Au niveau du tribunal de la jeunesse

Pour un mineur, certaines sanctions  peuvent être décidées par le Tribunal de la Jeunesse afin de lui faire comprendre la gravité des actes commis et de le responsabiliser par rapport à ceux-ci. Exemples de sanctions : des travaux d’intérêt général, une réparation des dommages par proposition du jeune, etc.

Au niveau de l’éducation et du droit scolaire

L’article 8 du décret « Missions » du 24/7/1997, précise la responsabilité des écoles quant à la violence au sein de celles-ci : « chaque établissement éduque au respect des convictions de chacun, au devoir de proscrire la violence tant morale que physique […] et de mettre en place des pratiques démocratiques de citoyenneté responsable au sein de l’école ». Le décret anti-discrimination du 12/12/2008, spécifie quant à lui que « compte-tenu de sa mission et de sa capacité à agir, l’intervenant (dans l’éducation, la guidance psycho-médicosociale, l’encadrement,…) est tenu d’apporter aide et protection à l’enfant victime de maltraitance ou à celui chez qui sont suspectés de tels mauvais traitements ». Depuis 2008, un arrêté du Gouvernement de la Fédération Wallonie-Bruxelles fixe que « tous les règlements d’ordre intérieur doivent désormais mentionner clairement les sanctions et les mesures prévues à l’encontre de faits de violences tels que les coups et blessures, le racket, les actes de violence sexuelle et le fait d’exercer sciemment et de manière répétée sur un autre élève une pression psychologique insupportable, par menaces, insultes, injures, calomnies ou diffamation ».

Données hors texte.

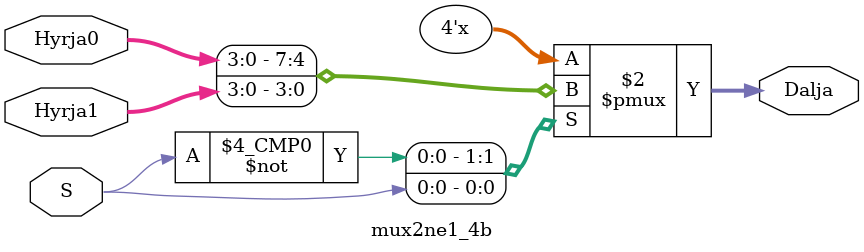
<source format=v>
module mux2ne1_4b(
    input [3:0] Hyrja0,
    input [3:0] Hyrja1,
    input  S,
    output reg [3:0]  Dalja
    );    

  //assign Dalja = S ? ; Hyrja1 : Hyrja0;

always@* begin
        case (S)
            1'b0:  Dalja = Hyrja0;
            1'b1:  Dalja = Hyrja1;
        endcase
    end

  endmodule
</source>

Si en théorie les victimes semblent bien protégées par la loi, dans les faits la situation est plus compliquée. Les procédures sont souvent longues mais surtout difficilement accessibles à un jeune en détresse relationnelle. En effet, seulement 5 à 15% des victimes osent en parler à un adulte, par peur des représailles, par honte ou par manque d’informations.